Return every line of the data below unchanged, omitting the pictures.

Dataset entries:

▬▬▬▬▬▬

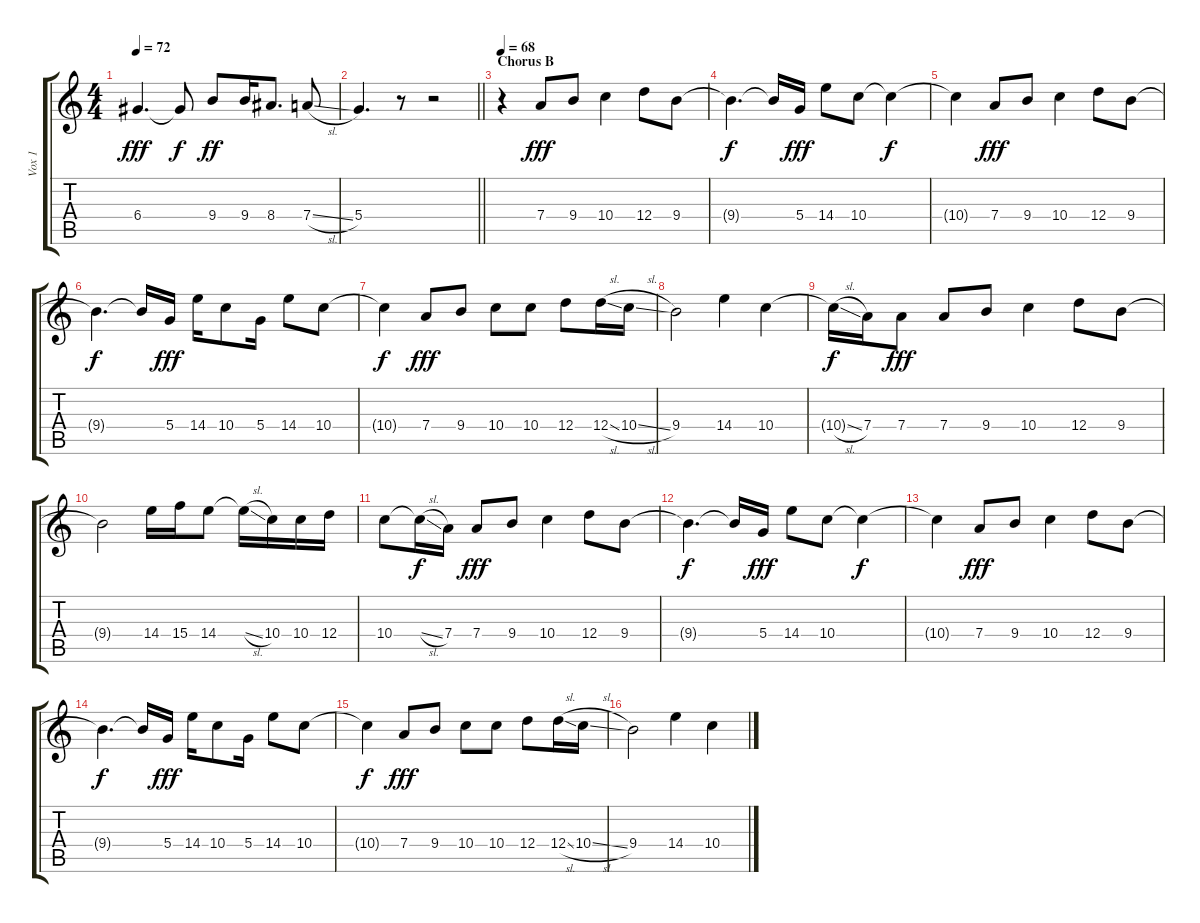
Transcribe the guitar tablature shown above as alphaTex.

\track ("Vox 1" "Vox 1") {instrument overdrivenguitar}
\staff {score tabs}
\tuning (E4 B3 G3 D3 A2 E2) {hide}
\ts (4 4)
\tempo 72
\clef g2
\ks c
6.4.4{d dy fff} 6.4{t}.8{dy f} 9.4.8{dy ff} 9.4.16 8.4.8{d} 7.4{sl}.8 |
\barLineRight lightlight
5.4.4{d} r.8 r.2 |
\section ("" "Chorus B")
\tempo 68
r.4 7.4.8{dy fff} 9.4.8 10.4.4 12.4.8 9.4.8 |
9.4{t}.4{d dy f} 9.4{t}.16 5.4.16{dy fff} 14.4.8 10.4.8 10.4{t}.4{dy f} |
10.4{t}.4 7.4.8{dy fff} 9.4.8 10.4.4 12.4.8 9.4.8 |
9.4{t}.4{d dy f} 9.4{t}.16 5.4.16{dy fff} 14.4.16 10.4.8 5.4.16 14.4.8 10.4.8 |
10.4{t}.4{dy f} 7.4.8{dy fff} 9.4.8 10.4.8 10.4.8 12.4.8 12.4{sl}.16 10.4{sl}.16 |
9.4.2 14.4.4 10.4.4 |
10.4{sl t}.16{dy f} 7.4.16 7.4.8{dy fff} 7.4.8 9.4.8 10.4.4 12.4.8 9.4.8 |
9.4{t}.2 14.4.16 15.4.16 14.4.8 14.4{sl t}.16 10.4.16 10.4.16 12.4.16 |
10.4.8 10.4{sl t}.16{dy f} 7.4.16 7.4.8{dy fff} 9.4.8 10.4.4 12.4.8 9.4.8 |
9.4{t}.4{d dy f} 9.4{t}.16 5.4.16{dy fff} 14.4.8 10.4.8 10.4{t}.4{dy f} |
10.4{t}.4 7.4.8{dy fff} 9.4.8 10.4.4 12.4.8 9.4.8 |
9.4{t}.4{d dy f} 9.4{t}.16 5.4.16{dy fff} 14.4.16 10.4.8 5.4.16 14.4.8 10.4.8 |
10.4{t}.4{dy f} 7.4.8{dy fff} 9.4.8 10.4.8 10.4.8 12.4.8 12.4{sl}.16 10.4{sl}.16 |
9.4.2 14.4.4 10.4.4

▬▬▬▬▬▬

• Output below:
Transcribe the guitar tablature shown above as alphaTex.

\track ("Vox 1" "Vox 1") {instrument overdrivenguitar}
\staff {score tabs}
\tuning (E4 B3 G3 D3 A2 E2) {hide}
\ts (4 4)
\tempo 72
\clef g2
\ks c
6.4.4{d dy fff} 6.4{t}.8{dy f} 9.4.8{dy ff} 9.4.16 8.4.8{d} 7.4{sl}.8 |
\barLineRight lightlight
5.4.4{d} r.8 r.2 |
\section ("" "Chorus B")
\tempo 68
r.4 7.4.8{dy fff} 9.4.8 10.4.4 12.4.8 9.4.8 |
9.4{t}.4{d dy f} 9.4{t}.16 5.4.16{dy fff} 14.4.8 10.4.8 10.4{t}.4{dy f} |
10.4{t}.4 7.4.8{dy fff} 9.4.8 10.4.4 12.4.8 9.4.8 |
9.4{t}.4{d dy f} 9.4{t}.16 5.4.16{dy fff} 14.4.16 10.4.8 5.4.16 14.4.8 10.4.8 |
10.4{t}.4{dy f} 7.4.8{dy fff} 9.4.8 10.4.8 10.4.8 12.4.8 12.4{sl}.16 10.4{sl}.16 |
9.4.2 14.4.4 10.4.4 |
10.4{sl t}.16{dy f} 7.4.16 7.4.8{dy fff} 7.4.8 9.4.8 10.4.4 12.4.8 9.4.8 |
9.4{t}.2 14.4.16 15.4.16 14.4.8 14.4{sl t}.16 10.4.16 10.4.16 12.4.16 |
10.4.8 10.4{sl t}.16{dy f} 7.4.16 7.4.8{dy fff} 9.4.8 10.4.4 12.4.8 9.4.8 |
9.4{t}.4{d dy f} 9.4{t}.16 5.4.16{dy fff} 14.4.8 10.4.8 10.4{t}.4{dy f} |
10.4{t}.4 7.4.8{dy fff} 9.4.8 10.4.4 12.4.8 9.4.8 |
9.4{t}.4{d dy f} 9.4{t}.16 5.4.16{dy fff} 14.4.16 10.4.8 5.4.16 14.4.8 10.4.8 |
10.4{t}.4{dy f} 7.4.8{dy fff} 9.4.8 10.4.8 10.4.8 12.4.8 12.4{sl}.16 10.4{sl}.16 |
9.4.2 14.4.4 10.4.4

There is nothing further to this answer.